EXERCISE DETAILS:
From the top of the records below, return each line exactly, ending with the line that contains "INSTITUCIONALES".

SUPPLIED RECORDS section start

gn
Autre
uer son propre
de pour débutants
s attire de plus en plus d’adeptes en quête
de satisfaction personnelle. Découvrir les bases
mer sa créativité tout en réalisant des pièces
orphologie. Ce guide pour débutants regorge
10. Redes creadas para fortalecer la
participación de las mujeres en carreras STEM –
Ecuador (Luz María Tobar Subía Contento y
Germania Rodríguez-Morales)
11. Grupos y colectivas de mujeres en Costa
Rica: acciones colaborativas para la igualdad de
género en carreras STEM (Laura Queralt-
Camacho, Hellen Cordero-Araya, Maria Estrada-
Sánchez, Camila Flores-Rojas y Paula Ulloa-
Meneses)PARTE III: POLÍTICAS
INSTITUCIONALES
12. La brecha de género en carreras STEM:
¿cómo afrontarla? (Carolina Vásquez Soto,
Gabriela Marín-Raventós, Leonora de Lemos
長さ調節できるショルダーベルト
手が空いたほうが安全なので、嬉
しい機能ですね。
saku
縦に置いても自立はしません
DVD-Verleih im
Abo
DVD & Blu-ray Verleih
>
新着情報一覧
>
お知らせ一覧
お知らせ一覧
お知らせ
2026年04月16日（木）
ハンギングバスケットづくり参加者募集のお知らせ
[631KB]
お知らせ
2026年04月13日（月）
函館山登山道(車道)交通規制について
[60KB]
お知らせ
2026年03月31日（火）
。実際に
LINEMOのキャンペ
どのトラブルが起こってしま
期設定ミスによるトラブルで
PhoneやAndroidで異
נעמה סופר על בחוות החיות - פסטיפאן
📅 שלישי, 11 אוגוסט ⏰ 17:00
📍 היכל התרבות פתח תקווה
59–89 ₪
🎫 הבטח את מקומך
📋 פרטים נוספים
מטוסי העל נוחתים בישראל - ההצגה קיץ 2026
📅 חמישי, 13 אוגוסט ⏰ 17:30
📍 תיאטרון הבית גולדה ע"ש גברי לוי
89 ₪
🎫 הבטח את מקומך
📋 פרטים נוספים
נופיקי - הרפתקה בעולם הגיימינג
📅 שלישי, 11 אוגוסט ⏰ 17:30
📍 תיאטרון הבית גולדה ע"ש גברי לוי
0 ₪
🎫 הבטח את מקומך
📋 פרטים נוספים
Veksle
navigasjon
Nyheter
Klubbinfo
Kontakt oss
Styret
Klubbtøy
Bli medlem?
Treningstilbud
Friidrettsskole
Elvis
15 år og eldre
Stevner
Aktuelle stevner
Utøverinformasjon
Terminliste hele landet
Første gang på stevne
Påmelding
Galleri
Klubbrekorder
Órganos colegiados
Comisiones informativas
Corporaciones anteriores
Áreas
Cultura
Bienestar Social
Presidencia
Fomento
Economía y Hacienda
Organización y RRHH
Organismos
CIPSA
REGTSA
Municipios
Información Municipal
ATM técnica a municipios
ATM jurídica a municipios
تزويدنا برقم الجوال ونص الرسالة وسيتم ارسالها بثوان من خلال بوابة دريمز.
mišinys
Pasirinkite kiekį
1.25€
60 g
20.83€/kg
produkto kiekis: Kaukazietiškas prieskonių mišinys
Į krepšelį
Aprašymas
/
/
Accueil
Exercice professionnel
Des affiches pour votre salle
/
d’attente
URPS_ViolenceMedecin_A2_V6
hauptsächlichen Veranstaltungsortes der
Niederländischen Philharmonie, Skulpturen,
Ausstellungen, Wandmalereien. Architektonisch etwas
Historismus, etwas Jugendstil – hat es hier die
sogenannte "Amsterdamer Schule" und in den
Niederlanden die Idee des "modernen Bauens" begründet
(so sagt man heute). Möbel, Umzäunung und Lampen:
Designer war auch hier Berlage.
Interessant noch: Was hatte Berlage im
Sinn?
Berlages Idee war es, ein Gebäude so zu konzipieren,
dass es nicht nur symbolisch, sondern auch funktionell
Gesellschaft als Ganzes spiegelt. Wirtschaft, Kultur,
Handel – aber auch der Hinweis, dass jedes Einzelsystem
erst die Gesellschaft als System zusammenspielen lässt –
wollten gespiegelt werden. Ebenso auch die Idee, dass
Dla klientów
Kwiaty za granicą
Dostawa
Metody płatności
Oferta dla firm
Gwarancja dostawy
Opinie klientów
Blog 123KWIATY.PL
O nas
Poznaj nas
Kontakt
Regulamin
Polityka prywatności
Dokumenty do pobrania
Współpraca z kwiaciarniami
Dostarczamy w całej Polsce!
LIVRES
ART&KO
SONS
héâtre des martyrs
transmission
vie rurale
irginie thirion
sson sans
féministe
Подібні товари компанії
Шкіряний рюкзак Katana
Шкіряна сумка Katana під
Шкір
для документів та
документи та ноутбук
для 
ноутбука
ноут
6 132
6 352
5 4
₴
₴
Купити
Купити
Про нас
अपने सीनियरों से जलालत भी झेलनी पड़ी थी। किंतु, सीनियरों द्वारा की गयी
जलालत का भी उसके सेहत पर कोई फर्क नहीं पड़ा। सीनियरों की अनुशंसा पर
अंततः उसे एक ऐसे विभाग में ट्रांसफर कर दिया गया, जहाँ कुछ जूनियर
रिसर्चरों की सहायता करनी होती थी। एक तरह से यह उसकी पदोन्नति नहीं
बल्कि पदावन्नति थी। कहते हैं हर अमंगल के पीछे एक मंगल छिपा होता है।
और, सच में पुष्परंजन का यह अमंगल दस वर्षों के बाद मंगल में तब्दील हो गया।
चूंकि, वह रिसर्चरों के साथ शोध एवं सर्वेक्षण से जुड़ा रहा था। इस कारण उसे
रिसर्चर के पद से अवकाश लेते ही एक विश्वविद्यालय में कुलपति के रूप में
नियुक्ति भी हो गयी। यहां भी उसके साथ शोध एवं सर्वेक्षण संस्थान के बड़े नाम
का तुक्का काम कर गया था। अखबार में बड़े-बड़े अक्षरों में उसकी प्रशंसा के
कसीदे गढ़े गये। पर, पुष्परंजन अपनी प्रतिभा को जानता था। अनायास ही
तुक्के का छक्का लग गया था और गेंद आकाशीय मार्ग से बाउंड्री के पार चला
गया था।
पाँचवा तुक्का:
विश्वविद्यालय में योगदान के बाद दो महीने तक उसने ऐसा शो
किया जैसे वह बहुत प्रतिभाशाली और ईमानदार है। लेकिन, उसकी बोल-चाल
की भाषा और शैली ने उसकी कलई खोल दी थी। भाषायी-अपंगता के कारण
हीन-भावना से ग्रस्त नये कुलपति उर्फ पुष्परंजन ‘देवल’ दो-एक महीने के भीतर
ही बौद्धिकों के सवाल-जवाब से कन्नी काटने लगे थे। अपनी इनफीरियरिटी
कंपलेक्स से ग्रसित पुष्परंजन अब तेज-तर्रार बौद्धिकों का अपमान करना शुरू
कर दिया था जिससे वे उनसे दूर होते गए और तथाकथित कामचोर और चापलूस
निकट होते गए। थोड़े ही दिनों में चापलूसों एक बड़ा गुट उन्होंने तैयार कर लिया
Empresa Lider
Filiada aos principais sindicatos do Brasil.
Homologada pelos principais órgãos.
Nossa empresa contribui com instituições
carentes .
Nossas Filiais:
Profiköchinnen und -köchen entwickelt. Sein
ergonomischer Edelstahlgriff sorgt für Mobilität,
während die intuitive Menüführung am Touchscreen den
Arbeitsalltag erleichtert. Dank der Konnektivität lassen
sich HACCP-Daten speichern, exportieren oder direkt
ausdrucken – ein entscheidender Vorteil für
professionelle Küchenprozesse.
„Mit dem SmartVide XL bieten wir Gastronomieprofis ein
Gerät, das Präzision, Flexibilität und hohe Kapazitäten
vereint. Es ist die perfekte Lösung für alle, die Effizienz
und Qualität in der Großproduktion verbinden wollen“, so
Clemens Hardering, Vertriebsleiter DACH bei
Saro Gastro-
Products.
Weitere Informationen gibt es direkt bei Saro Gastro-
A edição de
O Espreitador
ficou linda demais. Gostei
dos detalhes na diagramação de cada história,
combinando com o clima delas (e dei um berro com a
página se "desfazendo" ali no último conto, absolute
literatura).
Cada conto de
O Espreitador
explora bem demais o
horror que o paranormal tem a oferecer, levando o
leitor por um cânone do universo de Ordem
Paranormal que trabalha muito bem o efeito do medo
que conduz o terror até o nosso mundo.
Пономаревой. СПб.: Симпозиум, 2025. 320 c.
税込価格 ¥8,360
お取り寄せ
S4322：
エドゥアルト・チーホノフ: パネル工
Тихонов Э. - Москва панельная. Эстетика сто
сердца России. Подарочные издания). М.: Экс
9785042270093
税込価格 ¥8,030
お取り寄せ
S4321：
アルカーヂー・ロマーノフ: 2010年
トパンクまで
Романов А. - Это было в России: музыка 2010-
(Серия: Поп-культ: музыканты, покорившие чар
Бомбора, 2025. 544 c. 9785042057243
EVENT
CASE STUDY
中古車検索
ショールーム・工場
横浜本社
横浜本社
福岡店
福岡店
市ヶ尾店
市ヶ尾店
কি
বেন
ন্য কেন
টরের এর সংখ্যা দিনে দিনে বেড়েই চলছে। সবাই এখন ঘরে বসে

SUPPLIED RECORDS section end

RESPONSE FOR THIS EXERCISE:
gn
Autre
uer son propre
de pour débutants
s attire de plus en plus d’adeptes en quête
de satisfaction personnelle. Découvrir les bases
mer sa créativité tout en réalisant des pièces
orphologie. Ce guide pour débutants regorge
10. Redes creadas para fortalecer la
participación de las mujeres en carreras STEM –
Ecuador (Luz María Tobar Subía Contento y
Germania Rodríguez-Morales)
11. Grupos y colectivas de mujeres en Costa
Rica: acciones colaborativas para la igualdad de
género en carreras STEM (Laura Queralt-
Camacho, Hellen Cordero-Araya, Maria Estrada-
Sánchez, Camila Flores-Rojas y Paula Ulloa-
Meneses)PARTE III: POLÍTICAS
INSTITUCIONALES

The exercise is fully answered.